Im Jahr 2003 produzierte das Moskauer Satiretheater einen gleichnamigen Fernsehfilm/eine Fernsehaufführung. Die Hauptrollen spielten Alexander Schirwindt und Michail Derschawin. Die Produktion eroberte die Herzen des Publikums und brachte das einzigartige Duo herausragender Schauspieler ins Fernsehen.
Probe des Theaterstücks
Die Handlung spielt auf der Bühne eines Theaters in der Hauptstadt. Dort proben Alexander Ostrowskis Stück „Der Wald“, in dem die Schauspieler den tragischen Schauspieler Neschastliwzew und den Komiker Schastlivzew verkörpern. Neschastliwzew ist konzentriert in seine Rolle vertieft, als plötzlich sein Handy klingelt. Er unterbricht das Gespräch und nimmt den Anruf entgegen. Der tragische Schauspieler ist wütend über die gestörte Atmosphäre, während der Komiker seinem Partner eine überraschende Geschichte erzählt. Er hatte kürzlich in einem Fernsehfilm die Rolle des Kliment Woroschilow gespielt. Während der Dreharbeiten sei ein seltsamer alter Mann namens Bodayenko auf ihn zugekommen und habe ihm eine alte Postkarte für ein Autogramm angeboten.

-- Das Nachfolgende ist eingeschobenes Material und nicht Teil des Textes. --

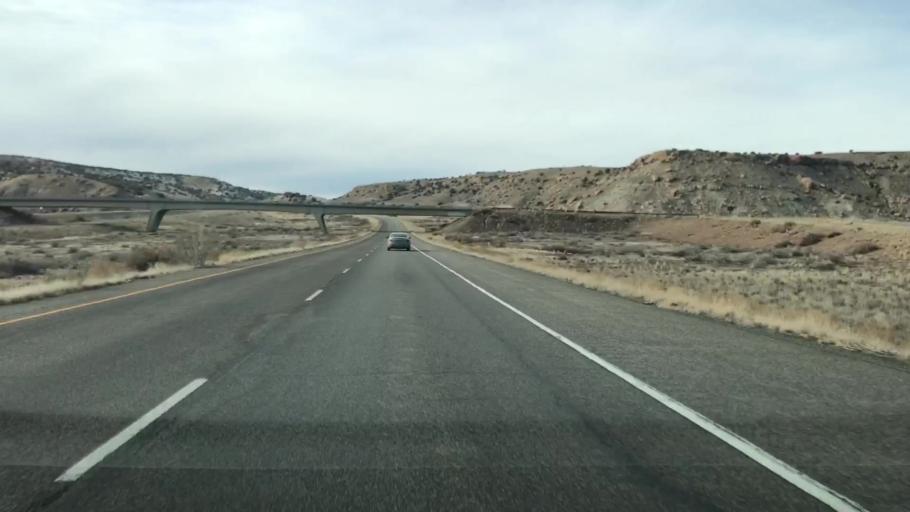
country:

Bodayenko hatte zuvor im Zentralkomitee der Partei gearbeitet. Verwandte glauben, ihr Großvater kenne das Geheimnis des verschwundenen „Parteigolds“, und sein gieriger Schwiegersohn Milonov zwingt ihn, es preiszugeben. Bodayenko ist gerissen und verspricht, nur den wahren Führern der Weltrevolution davon zu erzählen. Milonov findet Schastlivtsev und bietet ihm einen hohen Vorschuss. Schastlivtsev überredet Neschastlivtsev, mit dem alten Mann mitzuspielen, um ein gutes Gehalt zu kassieren. Der Tragödienschauspieler ist über diese Pfuscherei empört, willigt aber ein, seinem Kollegen zu helfen. Daraufhin verkleiden sich die Schauspieler eilig als Stalin und Woroschilow.

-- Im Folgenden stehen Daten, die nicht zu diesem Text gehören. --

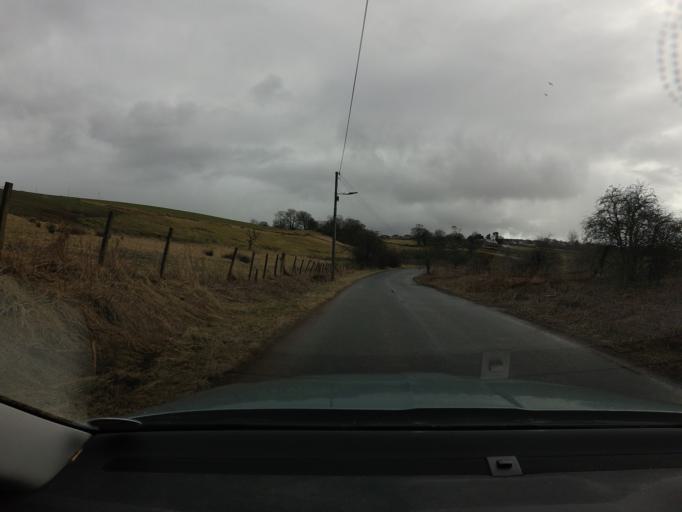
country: GB
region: Scotland
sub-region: South Lanarkshire
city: Lanark
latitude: 55.6030
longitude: -3.7863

Das Treffen findet auf einer Bühne vor Waldkulisse statt. Schminkende Schauspieler erscheinen, und der alte Mann gibt sofort zu, die bekannten Künstler sofort zu erkennen. Bodayenko erklärt seinen Trick: Er will nur Zeit schinden und seinem aggressiven Verwandten entkommen. Der alte Mann hat kein Parteigold versteckt und erklärt, der wahre Reichtum liege in den Herzen der Menschen. Bodayenko schaltet ein tragbares Aufnahmegerät ein und bittet die Schauspieler um ein Erinnerungsfoto. Sie singen mit dem alten Mann ein Revolutionslied über die Eroberung Primorjes, bis Milonov anruft.
Der Tragödiendichter erzählt Milonow eine absurde Geschichte über verstecktes Geld. Neschastliwzew behauptet, die Hauptstadt sei in den Händen eines schwarzen Sängers, der in Alfred Schnittkes Oper die Rolle Lenins singt. Milonow glaubt dem falschen Führer und plant eine Reise nach Amsterdam. Neschastliwzew gibt Bodayenko seine persönlichen hundert Dollar und imitiert damit Ostrowskis edlen Helden. Dann beschließt der Tragödiendichter, eine Theaterszene aufzuführen und schießt Neschastliwzew mit einer antiken Duellpistole an. Der Komiker erschrickt zu Tode, Bodayenko gerät in Panik und flieht, und Milja, der Verwalter, überredet die Schauspieler telefonisch zu einer Provinztournee.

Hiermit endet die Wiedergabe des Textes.